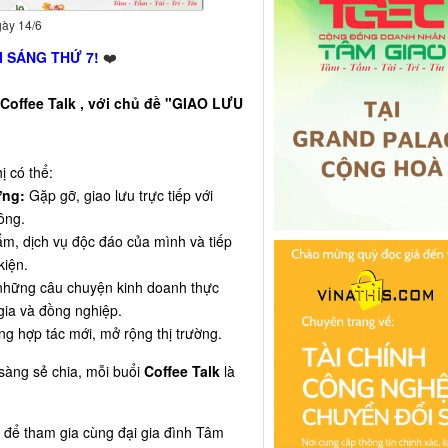
gày 14/6
I SÁNG THỨ 7!
❤️
Coffee Talk , với chủ đề "GIAO LƯU
ị có thể:
ững:
Gặp gỡ, giao lưu trực tiếp với
ông.
m, dịch vụ độc đáo của mình và tiếp
kiện.
hững câu chuyện kinh doanh thực
gia và đồng nghiệp.
 hợp tác mới, mở rộng thị trường.
 sàng sẻ chia, mỗi buổi
Coffee Talk
là
 để tham gia cùng đại gia đình Tâm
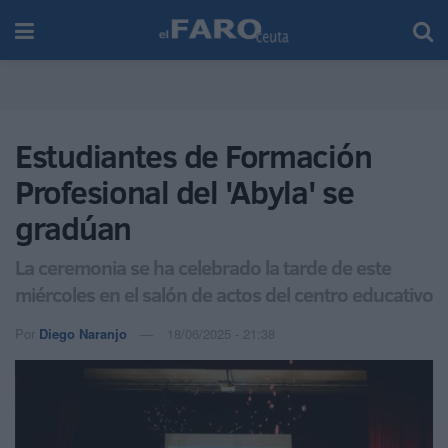
Estudiantes de Formación
Profesional del 'Abyla' se
gradúan
La ceremonia se ha celebrado la tarde de este
miércoles en el salón de actos del centro educativo
Por
Diego Naranjo
18/06/2025 - 21:38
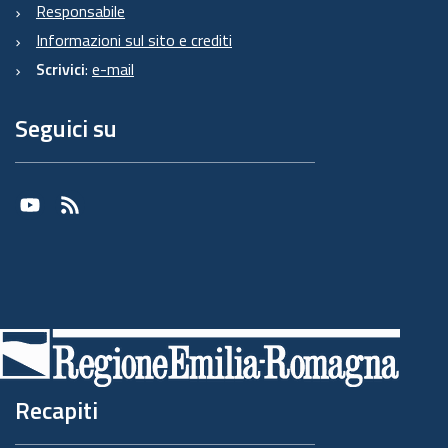
Responsabile
Informazioni sul sito e crediti
Scrivici
:
e-mail
Seguici su
Youtube
RSS
Recapiti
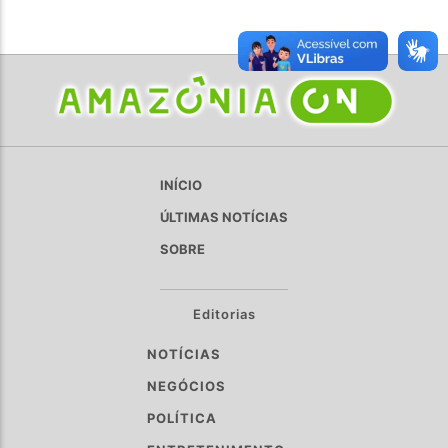
INÍCIO
ÚLTIMAS NOTÍCIAS
SOBRE
Editorias
NOTÍCIAS
NEGÓCIOS
POLÍTICA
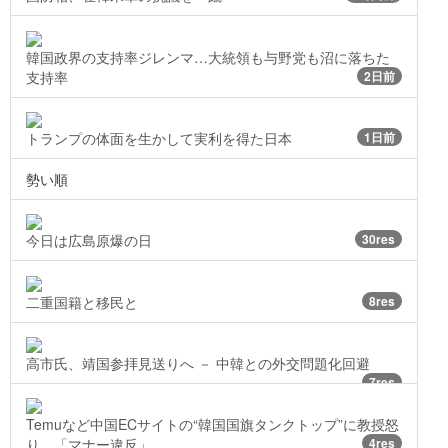
韓国政界の支持率ジレンマ…大統領も与野党も沼に落ちた
支持率
2日前
トランプの体面を生かして実利を得た日本
1日前
勢い順
今日は広島原爆の日
30res
二重国籍と移民と
8res
高市氏、靖国参拝見送りへ － 中韓との外交問題化回避
7res
Temuなど中国ECサイトの“韓国国旗タンクトップ”に教授怒
り…「マナー違反」
4res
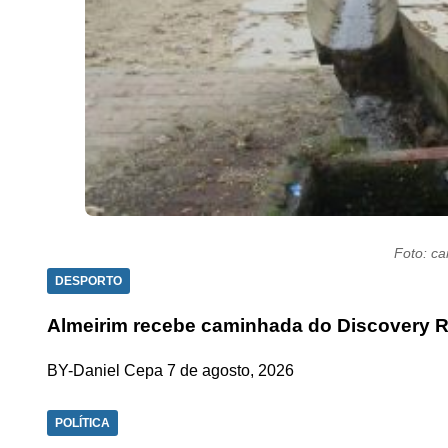
Foto: c
DESPORTO
Almeirim recebe caminhada do Discovery R
BY-Daniel Cepa
7 de agosto, 2026
POLÍTICA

::::::::

== EXERCISE ==
Your answer should consist of copies of the lines above that include the string "tiếp".

== YOUR SOLUTION ==
Gặp gỡ, giao lưu trực tiếp với
m, dịch vụ độc đáo của mình và tiếp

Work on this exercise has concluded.